Após três meses consecutivos de deflação em Belo Horizonte, o custo de vida voltou a subir em outubro. No mês, o Índice de Preços ao Consumidor Amplo (IPCA) apresentou uma leve alta de 0,51%, puxada, principalmente, pela refeição, que subiu 2,3%. De acordo com os dados da Fundação Instituto de Pesquisas Econômicas, Administrativas e Contábeis de Minas Gerais (Ipead), com a alta mensal, a inflação na Capital acumula elevação de 4,95% nos primeiros 10 meses do ano e de 6,91% nos últimos 12 meses. 

Em outubro, dentre os 11 itens agregados que compõem o IPCA, os maiores destaques, em termos de variação positiva, foram as altas de 5,32% em Alimentos in natura e de 2,63% em Alimentos industrializados, 2,42% em Alimentação em restaurante e 1,75% em Artigos de residência.

No sentido oposto, destacam-se as quedas de 3,07% em Alimentos elaboração primária e de 2,18% em Bebidas em bares e restaurantes. 

Para o gerente de Pesquisa do Ipead, Eduardo Antunes, a alta da inflação observada em outubro era esperada.

“Pelo período, a variação positiva era esperada depois de três meses de deflação.
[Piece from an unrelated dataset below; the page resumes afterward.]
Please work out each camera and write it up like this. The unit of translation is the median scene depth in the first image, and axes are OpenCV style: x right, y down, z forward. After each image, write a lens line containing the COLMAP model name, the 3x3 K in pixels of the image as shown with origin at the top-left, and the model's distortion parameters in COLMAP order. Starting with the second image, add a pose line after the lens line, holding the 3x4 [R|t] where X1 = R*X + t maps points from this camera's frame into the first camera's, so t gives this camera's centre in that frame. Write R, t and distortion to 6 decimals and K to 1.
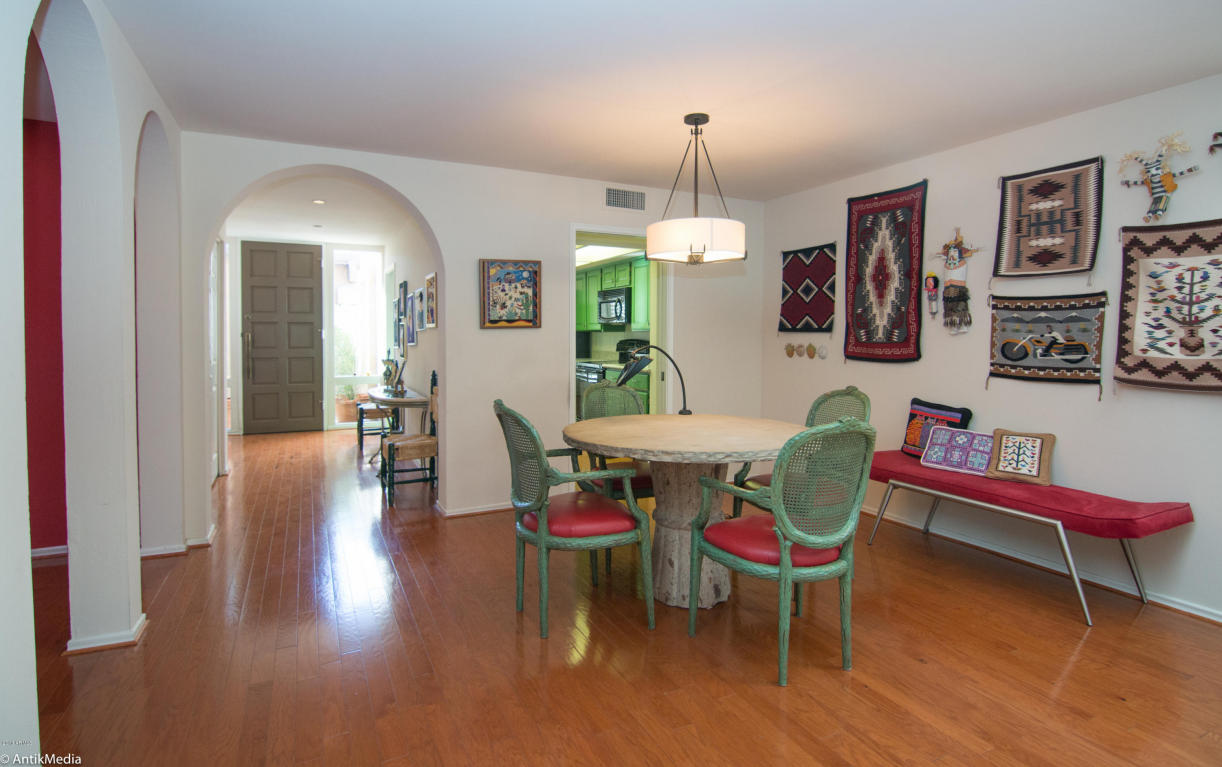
lens RADIAL K [[625.0, 0, 609.8], [0, 625.0, 353.5], [0, 0, 1]] dist [-0.019374, -0.000230]
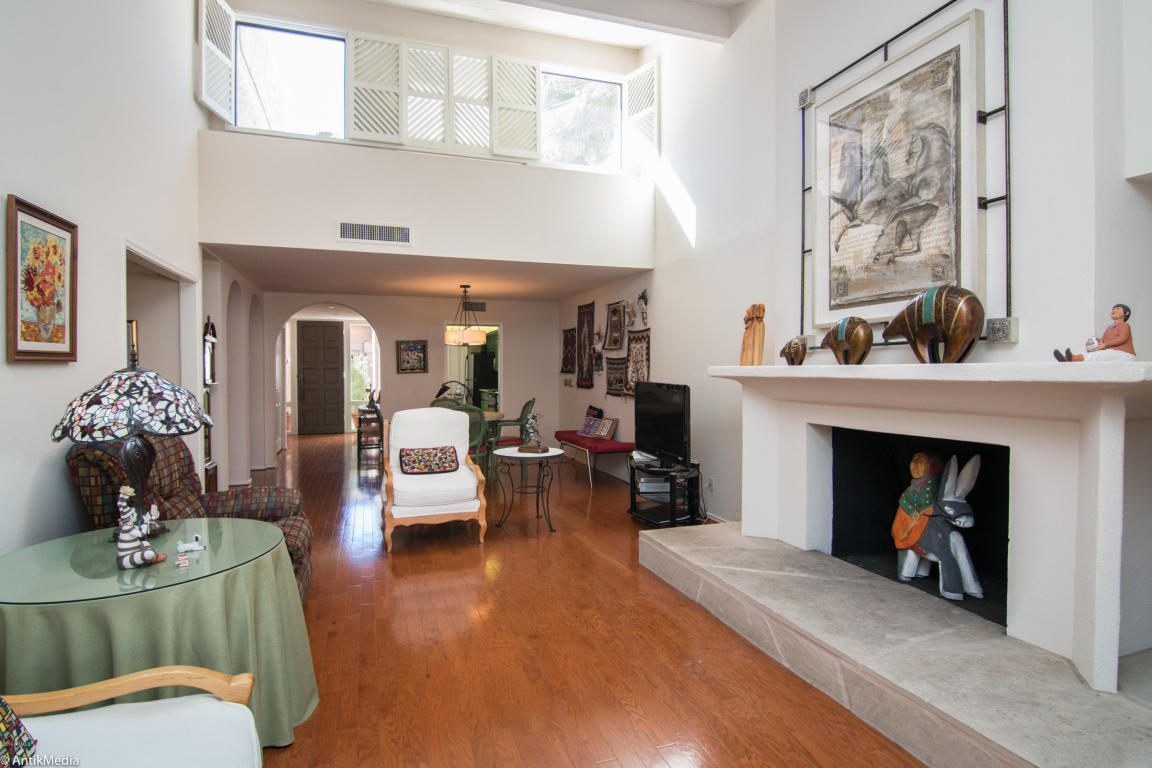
lens RADIAL K [[586.3, 0, 569.6], [0, 586.3, 377.4], [0, 0, 1]] dist [-0.024696, -0.000156]
pose [[0.992845, -0.006517, -0.119235, 0.627636], [0.004573, 0.999852, -0.016574, 0.009573], [0.119325, 0.015910, 0.992728, -0.920975]]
A taxa de 0,51% não surpreendeu e é relativamente baixa. A alimentação tem apresentado altas, principalmente, os itens in natura, que inclusive contribuíram para uma nova elevação da cesta básica e impulsionam a inflação. A produção enfrenta problemas climáticos e de distribuição, como o frete muito caro, por exemplo”.

Contribuições em outubro

Em outubro, dentre os itens que mais contribuíram para a inflação em Belo Horizonte estão a refeição, com alta de 2,3% e contribuição de 0,11 ponto percentual para a composição do IPCA, seguida pelo seguro voluntário de veículos, com aumento de 3,7%, condomínio residencial, 1,15%, cerveja em supermercados, 14,27%, e computador completo, com elevação de 11,08%.

Quedas foram vistas nos preços da gasolina comum, -2,45% e contribuição negativa de 0,09 p.p. na composição do IPCA, do leite, -7,21%, e da blusa feminina, -16,87%.